JOB:
Identify every line in the records below that contains the word "launch", and copy each of those lines in full.

DATASET ENTRIES:
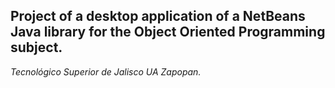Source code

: ## Project of a desktop application of a NetBeans Java library for the Object Oriented Programming subject.
*Tecnológico Superior de Jalisco UA Zapopan.*
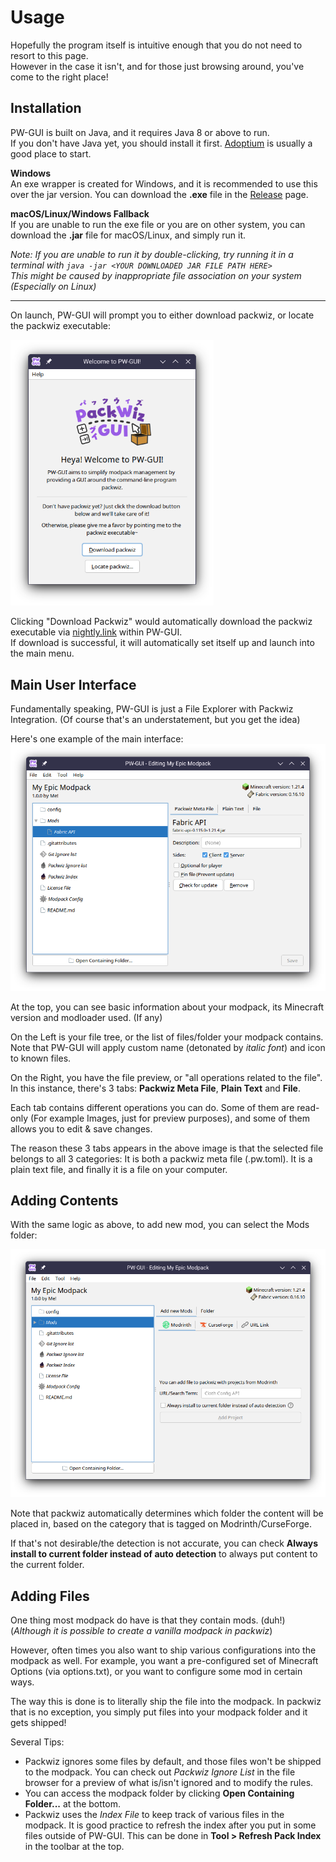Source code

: # Usage
Hopefully the program itself is intuitive enough that you do not need to resort to this page.  
However in the case it isn't, and for those just browsing around, you've come to the right place!

## Installation
PW-GUI is built on Java, and it requires Java 8 or above to run.  
If you don't have Java yet, you should install it first. [Adoptium](https://adoptium.net/) is usually a good place to start.

**Windows**  
An exe wrapper is created for Windows, and it is recommended to use this over the jar version. You can download the **.exe** file in the [Release](https://github.com/Kenny-Hui/releases) page.

**macOS/Linux/Windows Fallback**  
If you are unable to run the exe file or you are on other system, you can download the **.jar** file for macOS/Linux, and simply run it.

*Note: If you are unable to run it by double-clicking, try running it in a terminal with `java -jar <YOUR DOWNLOADED JAR FILE PATH HERE>`*  
*This might be caused by inappropriate file association on your system (Especially on Linux)*

---

On launch, PW-GUI will prompt you to either download packwiz, or locate the packwiz executable:

<img alt="PW-GUI Setup" width="325px" src="./img/setup.png">

Clicking "Download Packwiz" would automatically download the packwiz executable via [nightly.link](https://nightly.link) within PW-GUI.  
If download is successful, it will automatically set itself up and launch into the main menu.

## Main User Interface
Fundamentally speaking, PW-GUI is just a File Explorer with Packwiz Integration. (Of course that's an understatement, but you get the idea)  

Here's one example of the main interface:  
<img alt="Main User Interface" width="512px" src="./img/main_ui.png">

At the top, you can see basic information about your modpack, its Minecraft version and modloader used. (If any)

On the Left is your file tree, or the list of files/folder your modpack contains.  
Note that PW-GUI will apply custom name (detonated by *italic font*) and icon to known files.

On the Right, you have the file preview, or "all operations related to the file".  
In this instance, there's 3 tabs: **Packwiz Meta File**, **Plain Text** and **File**.

Each tab contains different operations you can do. Some of them are read-only (For example Images, just for preview purposes), and some of them allows you to edit & save changes.

The reason these 3 tabs appears in the above image is that the selected file belongs to all 3 categories: It is both a packwiz meta file (.pw.toml). It is a plain text file, and finally it is a file on your computer.  


## Adding Contents
With the same logic as above, to add new mod, you can select the Mods folder:

<img alt="User Interface with Mods folder selected" width="560px" src="./img/new_mods.png">

Note that packwiz automatically determines which folder the content will be placed in, based on the category that is tagged on Modrinth/CurseForge.

If that's not desirable/the detection is not accurate, you can check **Always install to current folder instead of auto detection** to always put content to the current folder.

## Adding Files
One thing most modpack do have is that they contain mods. (duh!) (*Although it is possible to create a vanilla modpack in packwiz*)

However, often times you also want to ship various configurations into the modpack as well. For example, you want a pre-configured set of Minecraft Options (via options.txt), or you want to configure some mod in certain ways.

The way this is done is to literally ship the file into the modpack. In packwiz that is no exception, you simply put files into your modpack folder and it gets shipped!

Several Tips:
- Packwiz ignores some files by default, and those files won't be shipped to the modpack. You can check out *Packwiz Ignore List* in the file browser for a preview of what is/isn't ignored and to modify the rules.  
- You can access the modpack folder by clicking **Open Containing Folder...** at the bottom.  
- Packwiz uses the *Index File* to keep track of various files in the modpack. It is good practice to refresh the index after you put in some files outside of PW-GUI. This can be done in **Tool > Refresh Pack Index** in the toolbar at the top.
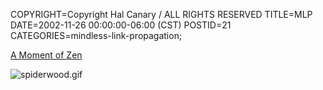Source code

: COPYRIGHT=Copyright Hal Canary / ALL RIGHTS RESERVED
TITLE=MLP
DATE=2002-11-26 00:00:00-06:00 (CST)
POSTID=21
CATEGORIES=mindless-link-propagation;

[A Moment of Zen](http://www.xeni.net/images/boingboing/spiderwood.gif)

![spiderwood.gif](https://web.archive.org/web/20021128032251if_/http://xeni.net:80/images/boingboing/spiderwood.gif)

OUTPUT OF THE EXERCISE:
On launch, PW-GUI will prompt you to either download packwiz, or locate the packwiz executable:
If download is successful, it will automatically set itself up and launch into the main menu.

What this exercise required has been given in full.